The loaf-wide bread-slicing machine was invented in 1928 by Otto Frederick Rohwedder, an Iowan man of German descent (of course). According to extensive research done by author Don Voorhees, the original prototype was destroyed in a fire in 1912, which the wiser of Davenport, Iowa residents would have seen as an omen of the disasters that would follow. However, similar to the subprime mortgage crisis of 2008, no one bothered to open their eyes and another avoidable catastrophe was permitted to happen. The revised and “improved” machine went on to be utilized by the Chillicothe Baking Company, Holsum Bread, and eventually made its name as a part of the Wonder Bread manufacturing process (it’s no wonder they were concerned with their capitalist profits rather than their ethical values). You see, lovely, faithful readers, this bread-slicing mechanism became an essential tool in the arsenal of food industrialists. Copy after copy of this machine was produced and countless energy was wasted not only in the formulation of the machine itself but in its slicing of loaf after loaf. Millions of innocent bread loaves found themselves under the knife and and were heartlessly slaughtered to thin, evenly sliced bits. As these young breads passed through, energy, likely drawn from a nonrenewable resource from the coal or oil industries that were booming at this time, was being drained at a constant rate from our fragile and precious earth. A single bread-slicing machine likely sucked up an entire Tyrannosaurus rex worth of fossil fuels. Because of sliced bread, we have depleted resources beyond imagination -- our world is most certainly for the worse.

 

Kind, devoted readers, further justification for my lack of respect for sliced bread lies in its detrimental effects on the American body and mind. The rapidly growing consumerism in the first quarter of the 20th century greatly contributed to the overproduction and overconsumption of sliced bread. As industrialism began to flourish, Americans became less than people -- they became consumers. The purpose and concern of these automatons shifted from strength to comfort, from drudgery to leisure. As a result, Americans became lazier in many aspects, not excluding their bread cutting. They became pampered, too busy with monotonously working their white collar jobs and secretly loathing their middle-class families. Thus, when lunchtime came, they had neither the energy nor the care to slice a simple piece of bread for themselves. They found it much more appealing to pull an already-sliced piece out of their perfectly packaged bread bag.

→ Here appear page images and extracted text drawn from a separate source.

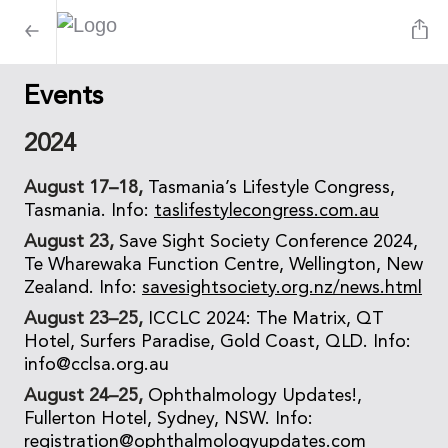
Events
2024
August 17–18,
Tasmania’s Lifestyle Congress,
Tasmania. Info:
taslifestylecongress.com.au
August 23,
Save Sight Society Conference 2024,
Te Wharewaka Function Centre, Wellington, New
Zealand. Info:
savesightsociety.org.nz/news.html
August 23–25,
ICCLC 2024: The Matrix, QT
Hotel, Surfers Paradise, Gold Coast, QLD. Info:
info@cclsa.org.au
August 24–25,
Ophthalmology Updates!,
Fullerton Hotel, Sydney, NSW. Info:
registration@ophthalmologyupdates.com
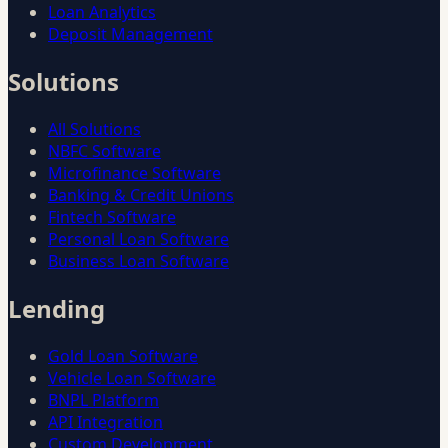
Loan Analytics
Deposit Management
Solutions
All Solutions
NBFC Software
Microfinance Software
Banking & Credit Unions
Fintech Software
Personal Loan Software
Business Loan Software
Lending
Gold Loan Software
Vehicle Loan Software
BNPL Platform
API Integration
Custom Development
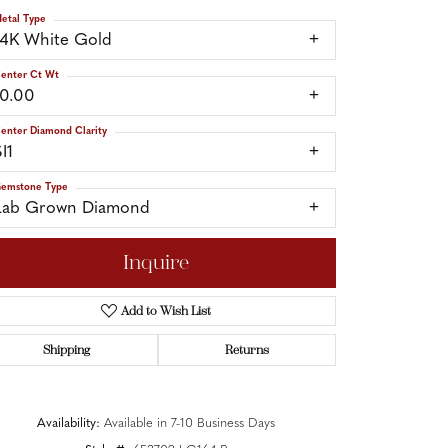
etal Type
14K White Gold
enter Ct Wt
10.00
enter Diamond Clarity
I1
emstone Type
Lab Grown Diamond
Inquire
Add to Wish List
Shipping
Returns
Click to zoom
Availability:
Available in 7-10 Business Days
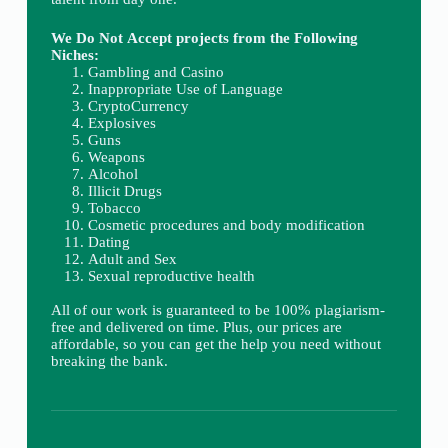
We Do Not Accept projects from the Following
Niches:
Gambling and Casino
Inappropriate Use of Language
CryptoCurrency
Explosives
Guns
Weapons
Alcohol
Illicit Drugs
Tobacco
Cosmetic procedures and body modification
Dating
Adult and Sex
Sexual reproductive health
All of our work is guaranteed to be 100% plagiarism-
free and delivered on time. Plus, our prices are
affordable, so you can get the help you need without
breaking the bank.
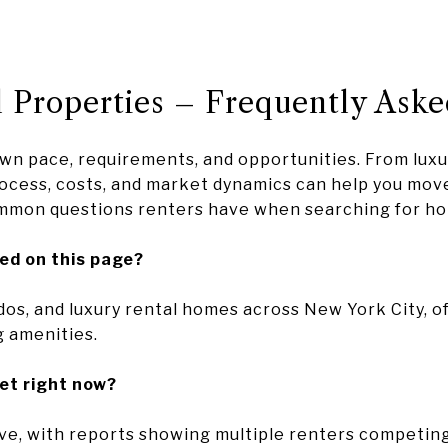
 Properties – Frequently Aske
own pace, requirements, and opportunities. From lux
cess, costs, and market dynamics can help you move
mmon questions renters have when searching for ho
ted on this page?
dos, and luxury rental homes across New York City, of
g amenities.
et right now?
e, with reports showing multiple renters competing f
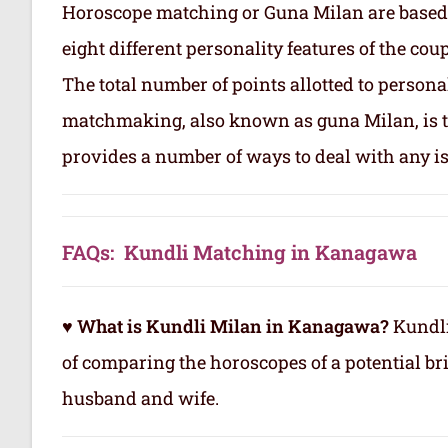
Horoscope matching or Guna Milan are based
eight different personality features of the co
The total number of points allotted to persona
matchmaking, also known as guna Milan, is to
provides a number of ways to deal with any is
FAQs: Kundli Matching in Kanagawa
♥ What is Kundli Milan in Kanagawa?
Kundli
of comparing the horoscopes of a potential b
husband and wife.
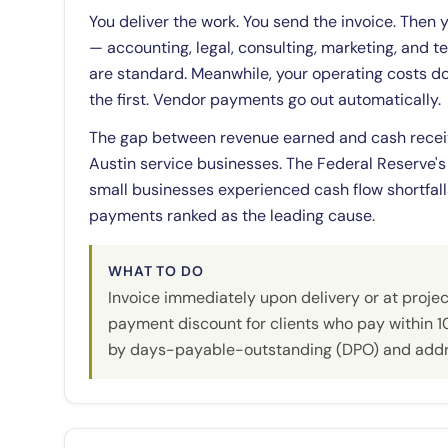
You deliver the work. You send the invoice. Then 
— accounting, legal, consulting, marketing, and
are standard. Meanwhile, your operating costs do
the first. Vendor payments go out automatically.
The gap between revenue earned and cash recei
Austin service businesses. The Federal Reserve's
small businesses experienced cash flow shortfal
payments ranked as the leading cause.
WHAT TO DO
Invoice immediately upon delivery or at projec
payment discount for clients who pay within 1
by days-payable-outstanding (DPO) and addre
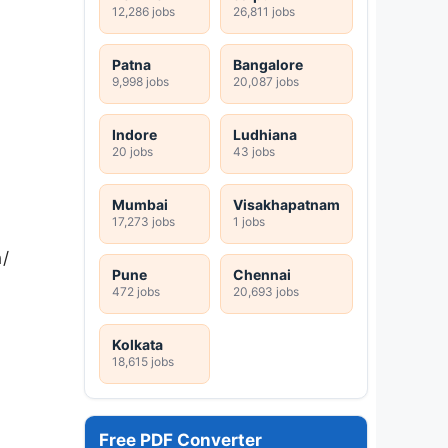
12,286 jobs
26,811 jobs
Patna
Bangalore
9,998 jobs
20,087 jobs
Indore
Ludhiana
20 jobs
43 jobs
Mumbai
Visakhapatnam
17,273 jobs
1 jobs
n/
Pune
Chennai
472 jobs
20,693 jobs
Kolkata
18,615 jobs
Free PDF Converter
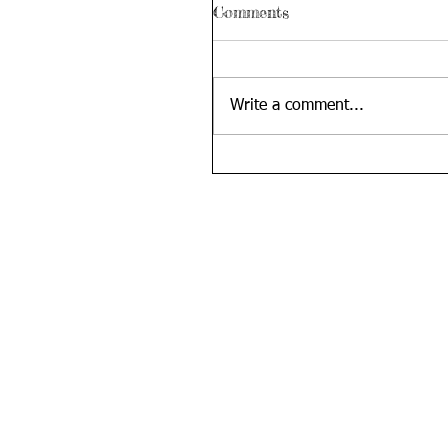
Comments
Write a comment...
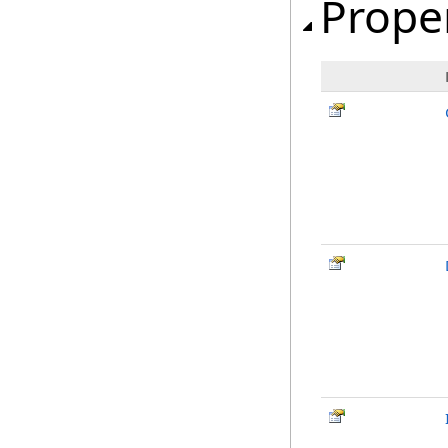
Prope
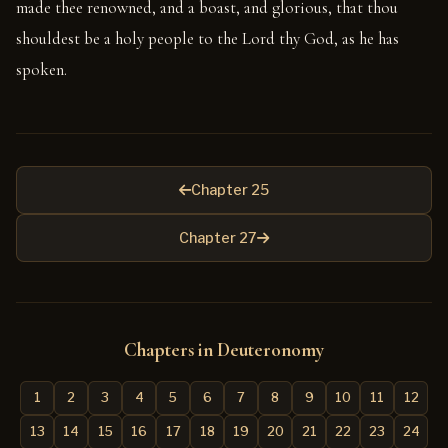
made thee renowned, and a boast, and glorious, that thou
shouldest be a holy people to the Lord thy God, as he has
spoken.
Chapter 25
Chapter 27
Chapters in Deuteronomy
1
2
3
4
5
6
7
8
9
10
11
12
13
14
15
16
17
18
19
20
21
22
23
24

Creative uses for bread also declined. The market became stuffed with artificial white bread as opposed to healthful whole wheat bread, simply because it was easier for the machines to slice, since they didn’t have to worry about cutting any nutrients or fiber. Bread became a staple in sandwiches and toast, but neglected being used as any side dish or meal complement. The beautiful, heavy baguettes that once were dipped in caviar or wine sauce were thrown out in favor of weak, thin slices of emptiness. In addition, loving, enthusiastic readers, this travesty contributed to the declining of Americans’ health. The aforementioned wheat and grains were all but extinguished from the table. This tragedy perpetuated the American philosophy of justifying one’s eating of bread because it is traditionally seen as a healthy snack, without acknowledging (or even understanding) that all components of health had been meticulously removed. The people became mindless, entirely unconcerned for their health of body or mind. The bread-slicing industry deteriorated the American spirit.

 

Wonderful, conservative reader, I leave you with this lamentation of the state of our nation today. The bread industry has been destroyed and adulterated by mechanization. What happened to the days of bread as a versatile, nutritious staple food, in ciabatta and focaccia? I am embarrassed at the ease with which bread has succumbed to the environmentally, consciously, and ethically disastrous ways of industrialization. It is clear that, for anything to be “better than sliced bread,” it must merely be competent and moderately satisfactory. If we are to truly be a great nation constantly seeking innovation, we must force the sliced bread empire to crumble.